S. Africa: Constitutional Court recognizes strategic litigation against public participation as an abuse of process & limits corporations’ ability to claim damages for reputational harm
‘Concourt holds that SLAPP suit defence exists in South African law’ 15 November 2022
The constitutional court on Monday upheld a mining house’s appeal against a high court order that marked the first time environmentalists have successfully invoked the SLAPP suit defence, an acronym for strategic lawsuits on public participation, on local soil. But the ruling can only technically be read as a courtroom loss for opponents of titanium mining in Xolobeni on the Wild Coast in the Eastern Cape, who face defamation claims totalling R14-million from Australian mining company Mineral Commodities Ltd, its local subsidiary Mineral Sands Resources, former executive Mark Caruso and local black empowerment partner Zamile Qunya.
It sees the justices of the apex court confirm that the South African common law can accommodate a SLAPP defence, but faults the six defendants — environmental lawyers Christine Reddell, Tracey Davies and Cormac Cullinan, social worker John GI Clarke, and activists Mzamo Dlamini and Davine Cloete, representing the Wild Coast and the West Coast — for not properly constituting their plea. “The respondents have secured the recognition of the SLAPP suit defence, albeit not on the basis that they pleaded the defence or supported the defence in their submissions.”

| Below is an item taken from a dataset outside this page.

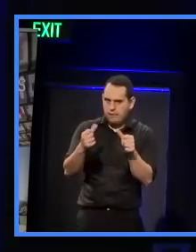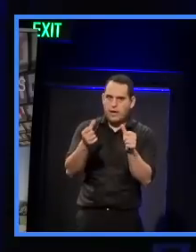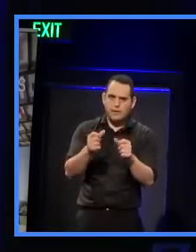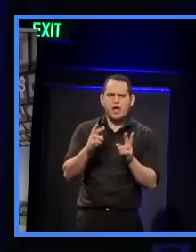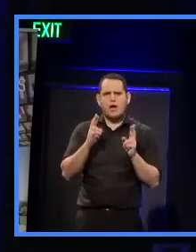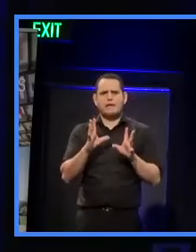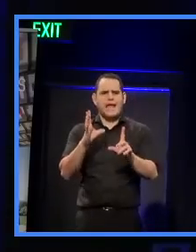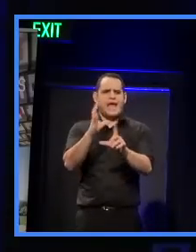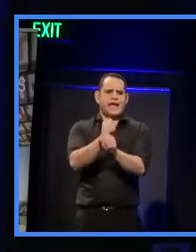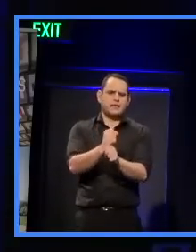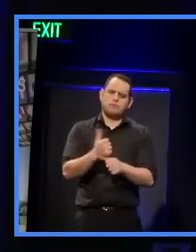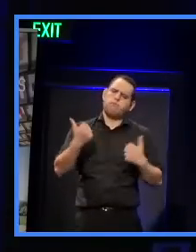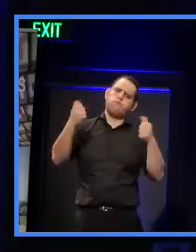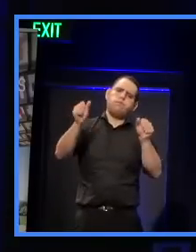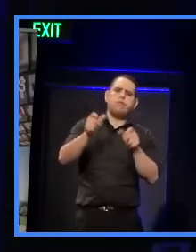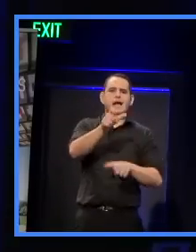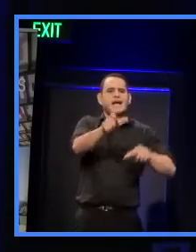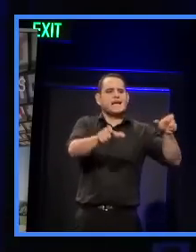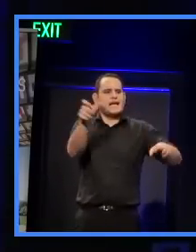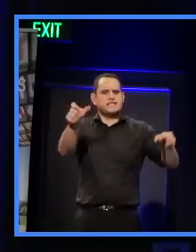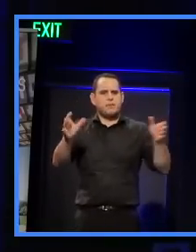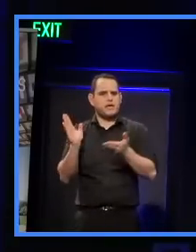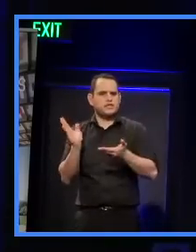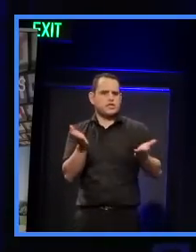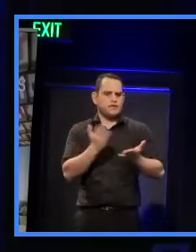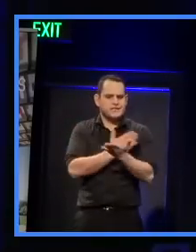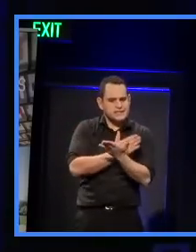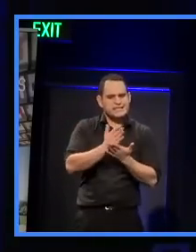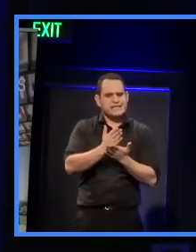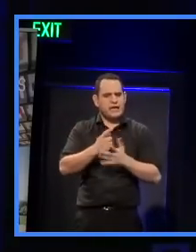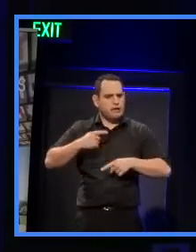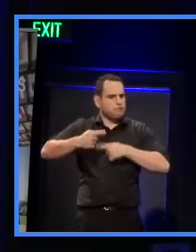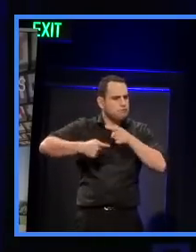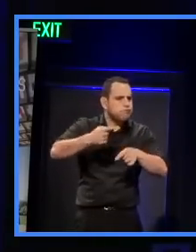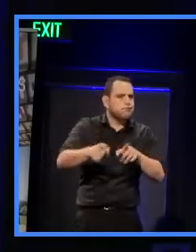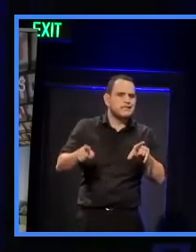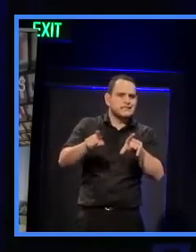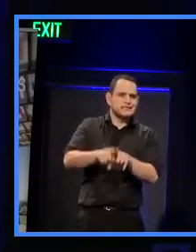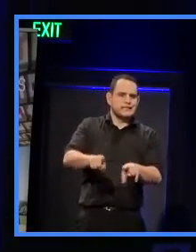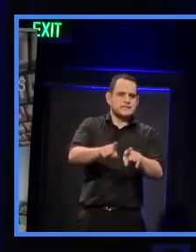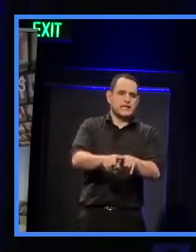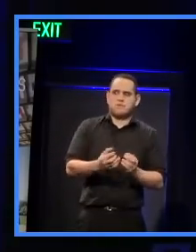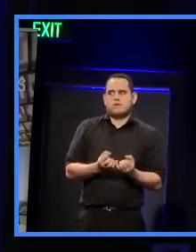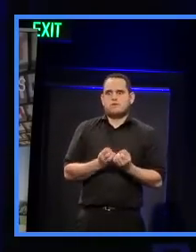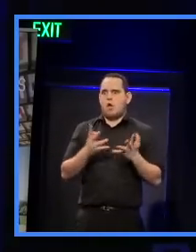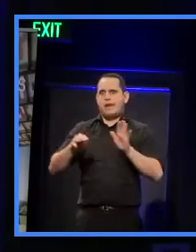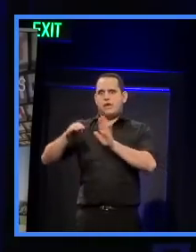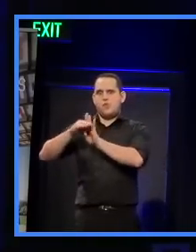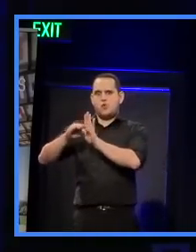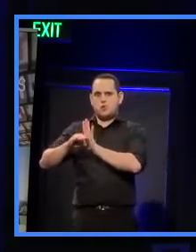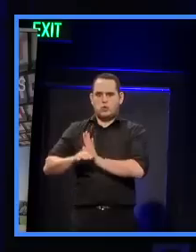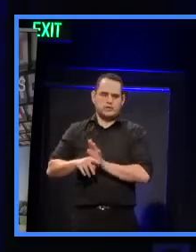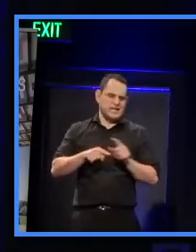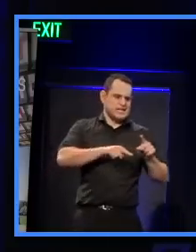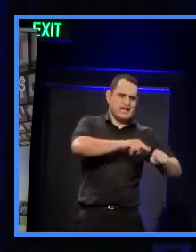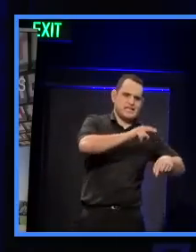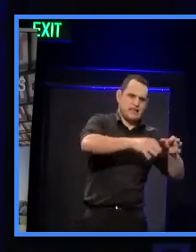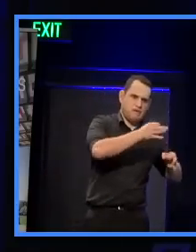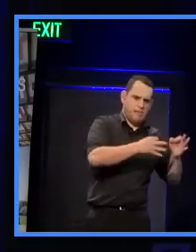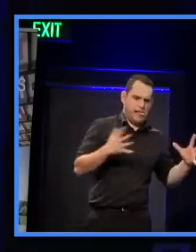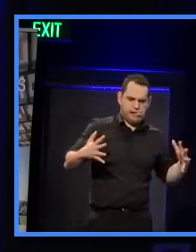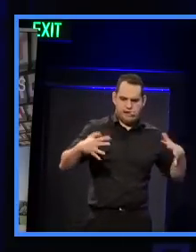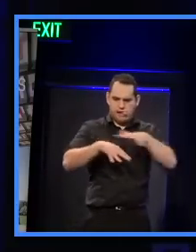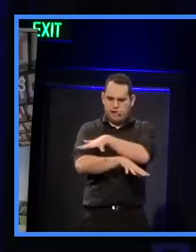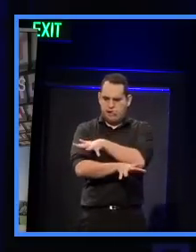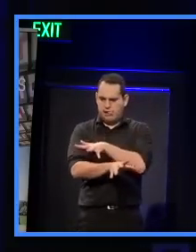at the end of the day, that's all about customer service and clarity and consistency, because too many rules, too many different types of plans, you know, how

…But the court dismissed the main submission in the exception raised by Mineral Sands Resources and its fellow applicants that the SLAPP defence did not exist in South African law. “I have found that the SLAPP suit defence does form part of our law,” wrote Majiedt, locating it in the common law doctrine of abuse of process. “To make out the defence requires more than the respondents pleaded, but the defence commands a place in our law that the applicants have unsuccessfully resisted.”… The court gave the environmentalists 30 days to amend their special plea, failing which it would be dismissed, and ordered that the mining companies pay 60% of their costs. In a majority judgment on Monday, Majiedt recognised the right of companies to claim general damages for defamation but held that where the alleged defamation formed part of public discourse on issues of public interest, the court could use its discretion to deny the claim.